== Exercise brief ==
Please copy the items from the beginning through the line containing "7.2) If the", both ends included, changing "credit card" to "debit card" and leaving everything else as it is.

== Records to use ==

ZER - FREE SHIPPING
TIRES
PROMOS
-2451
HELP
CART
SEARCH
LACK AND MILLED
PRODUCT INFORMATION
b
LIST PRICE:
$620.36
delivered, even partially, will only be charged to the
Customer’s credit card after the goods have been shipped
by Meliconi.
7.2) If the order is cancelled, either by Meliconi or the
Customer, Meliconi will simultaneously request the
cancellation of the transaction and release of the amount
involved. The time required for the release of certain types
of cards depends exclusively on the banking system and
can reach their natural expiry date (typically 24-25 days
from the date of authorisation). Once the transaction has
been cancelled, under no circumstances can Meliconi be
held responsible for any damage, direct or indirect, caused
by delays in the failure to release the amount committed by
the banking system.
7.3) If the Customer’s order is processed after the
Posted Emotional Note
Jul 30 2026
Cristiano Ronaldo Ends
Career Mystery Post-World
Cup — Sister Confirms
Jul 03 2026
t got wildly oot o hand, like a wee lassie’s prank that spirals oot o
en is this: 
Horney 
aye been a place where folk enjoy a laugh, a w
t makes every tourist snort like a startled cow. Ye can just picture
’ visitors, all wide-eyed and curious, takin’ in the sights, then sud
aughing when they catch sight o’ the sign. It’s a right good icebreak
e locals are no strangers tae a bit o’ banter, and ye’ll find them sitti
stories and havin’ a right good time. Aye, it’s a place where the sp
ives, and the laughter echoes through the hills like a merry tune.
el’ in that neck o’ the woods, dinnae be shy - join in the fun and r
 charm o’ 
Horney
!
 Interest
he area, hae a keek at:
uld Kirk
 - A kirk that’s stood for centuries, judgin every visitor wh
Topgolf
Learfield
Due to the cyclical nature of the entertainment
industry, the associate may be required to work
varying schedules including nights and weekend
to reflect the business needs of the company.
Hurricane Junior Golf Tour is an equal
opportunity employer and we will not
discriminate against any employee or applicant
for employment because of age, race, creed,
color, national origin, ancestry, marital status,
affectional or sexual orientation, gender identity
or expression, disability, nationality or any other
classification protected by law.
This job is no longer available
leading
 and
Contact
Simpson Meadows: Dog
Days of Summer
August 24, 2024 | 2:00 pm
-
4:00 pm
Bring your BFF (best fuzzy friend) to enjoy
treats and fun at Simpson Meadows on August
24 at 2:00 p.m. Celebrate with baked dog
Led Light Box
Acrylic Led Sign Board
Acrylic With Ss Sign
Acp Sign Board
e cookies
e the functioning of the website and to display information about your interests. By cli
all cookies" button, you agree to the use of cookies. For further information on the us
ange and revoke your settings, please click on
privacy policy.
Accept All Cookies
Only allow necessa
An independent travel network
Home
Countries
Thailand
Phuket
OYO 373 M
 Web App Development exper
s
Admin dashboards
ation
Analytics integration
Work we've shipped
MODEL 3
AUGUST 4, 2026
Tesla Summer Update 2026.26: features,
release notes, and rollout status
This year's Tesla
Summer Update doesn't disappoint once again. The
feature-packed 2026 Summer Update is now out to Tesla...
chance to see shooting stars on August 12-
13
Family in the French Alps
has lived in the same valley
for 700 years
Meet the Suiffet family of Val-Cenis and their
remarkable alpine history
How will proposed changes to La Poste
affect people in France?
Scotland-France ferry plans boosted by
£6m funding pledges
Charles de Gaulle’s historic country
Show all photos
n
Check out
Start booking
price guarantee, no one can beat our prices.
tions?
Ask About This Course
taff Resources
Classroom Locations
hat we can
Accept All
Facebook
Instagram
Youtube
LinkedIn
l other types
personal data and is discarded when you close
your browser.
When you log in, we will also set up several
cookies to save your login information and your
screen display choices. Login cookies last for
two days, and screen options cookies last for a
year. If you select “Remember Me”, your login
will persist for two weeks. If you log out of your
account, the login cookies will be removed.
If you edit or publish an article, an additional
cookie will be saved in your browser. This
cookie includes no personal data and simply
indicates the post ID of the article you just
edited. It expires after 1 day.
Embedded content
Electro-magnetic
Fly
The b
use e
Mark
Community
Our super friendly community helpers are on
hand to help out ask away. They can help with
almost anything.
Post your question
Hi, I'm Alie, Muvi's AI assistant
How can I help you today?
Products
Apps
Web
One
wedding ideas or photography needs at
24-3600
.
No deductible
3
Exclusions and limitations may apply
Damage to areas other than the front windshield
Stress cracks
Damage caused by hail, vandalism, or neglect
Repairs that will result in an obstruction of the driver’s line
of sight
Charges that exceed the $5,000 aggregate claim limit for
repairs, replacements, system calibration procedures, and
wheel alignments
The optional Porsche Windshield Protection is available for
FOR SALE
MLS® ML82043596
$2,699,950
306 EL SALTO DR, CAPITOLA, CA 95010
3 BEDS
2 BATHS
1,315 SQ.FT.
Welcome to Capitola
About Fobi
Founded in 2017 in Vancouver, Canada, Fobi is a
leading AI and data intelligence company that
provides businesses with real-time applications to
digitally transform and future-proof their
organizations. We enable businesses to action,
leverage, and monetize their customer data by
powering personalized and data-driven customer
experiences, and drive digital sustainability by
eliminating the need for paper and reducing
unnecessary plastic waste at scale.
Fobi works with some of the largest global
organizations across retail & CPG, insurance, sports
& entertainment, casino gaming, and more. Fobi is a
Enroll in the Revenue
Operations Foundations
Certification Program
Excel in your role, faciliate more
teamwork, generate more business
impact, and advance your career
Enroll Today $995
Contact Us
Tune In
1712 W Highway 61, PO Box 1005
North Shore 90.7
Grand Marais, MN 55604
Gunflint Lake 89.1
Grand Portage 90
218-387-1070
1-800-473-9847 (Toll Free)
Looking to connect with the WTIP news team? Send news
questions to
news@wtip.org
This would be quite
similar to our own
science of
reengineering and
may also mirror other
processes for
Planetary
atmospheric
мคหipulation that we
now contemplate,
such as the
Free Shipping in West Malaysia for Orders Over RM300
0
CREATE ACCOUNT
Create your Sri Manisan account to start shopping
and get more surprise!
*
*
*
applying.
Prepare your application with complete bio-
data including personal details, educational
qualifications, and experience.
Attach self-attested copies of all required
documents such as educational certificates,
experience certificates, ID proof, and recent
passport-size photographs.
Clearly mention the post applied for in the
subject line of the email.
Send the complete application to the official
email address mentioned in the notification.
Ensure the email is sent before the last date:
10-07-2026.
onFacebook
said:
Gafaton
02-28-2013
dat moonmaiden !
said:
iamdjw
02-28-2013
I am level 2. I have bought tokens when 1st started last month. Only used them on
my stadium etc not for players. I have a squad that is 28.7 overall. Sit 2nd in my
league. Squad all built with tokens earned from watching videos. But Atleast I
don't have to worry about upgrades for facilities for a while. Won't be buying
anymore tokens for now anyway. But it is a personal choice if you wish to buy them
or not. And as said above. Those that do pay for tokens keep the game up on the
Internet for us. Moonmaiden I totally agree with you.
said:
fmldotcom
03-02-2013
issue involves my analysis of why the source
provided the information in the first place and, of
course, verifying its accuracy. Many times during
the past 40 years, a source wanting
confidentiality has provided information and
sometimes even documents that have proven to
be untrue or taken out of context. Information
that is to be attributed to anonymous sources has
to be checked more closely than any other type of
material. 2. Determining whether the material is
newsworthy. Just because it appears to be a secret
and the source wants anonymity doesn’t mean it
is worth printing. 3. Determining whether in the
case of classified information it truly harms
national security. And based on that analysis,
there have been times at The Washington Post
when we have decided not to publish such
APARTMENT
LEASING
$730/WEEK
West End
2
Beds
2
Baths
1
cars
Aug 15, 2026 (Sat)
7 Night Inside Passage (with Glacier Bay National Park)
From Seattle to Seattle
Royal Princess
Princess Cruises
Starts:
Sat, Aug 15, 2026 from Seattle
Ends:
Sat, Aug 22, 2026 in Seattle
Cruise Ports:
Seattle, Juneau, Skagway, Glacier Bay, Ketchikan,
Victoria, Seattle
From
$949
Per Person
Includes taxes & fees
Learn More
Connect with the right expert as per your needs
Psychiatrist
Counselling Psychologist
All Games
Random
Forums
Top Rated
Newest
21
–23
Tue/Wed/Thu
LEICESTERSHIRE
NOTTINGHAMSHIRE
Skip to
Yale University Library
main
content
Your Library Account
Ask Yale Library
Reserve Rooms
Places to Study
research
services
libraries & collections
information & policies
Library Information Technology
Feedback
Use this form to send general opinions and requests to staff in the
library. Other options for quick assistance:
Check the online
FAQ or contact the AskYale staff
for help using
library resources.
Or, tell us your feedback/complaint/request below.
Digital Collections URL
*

== Expected answer ==
ZER - FREE SHIPPING
TIRES
PROMOS
-2451
HELP
CART
SEARCH
LACK AND MILLED
PRODUCT INFORMATION
b
LIST PRICE:
$620.36
delivered, even partially, will only be charged to the
Customer’s debit card after the goods have been shipped
by Meliconi.
7.2) If the order is cancelled, either by Meliconi or the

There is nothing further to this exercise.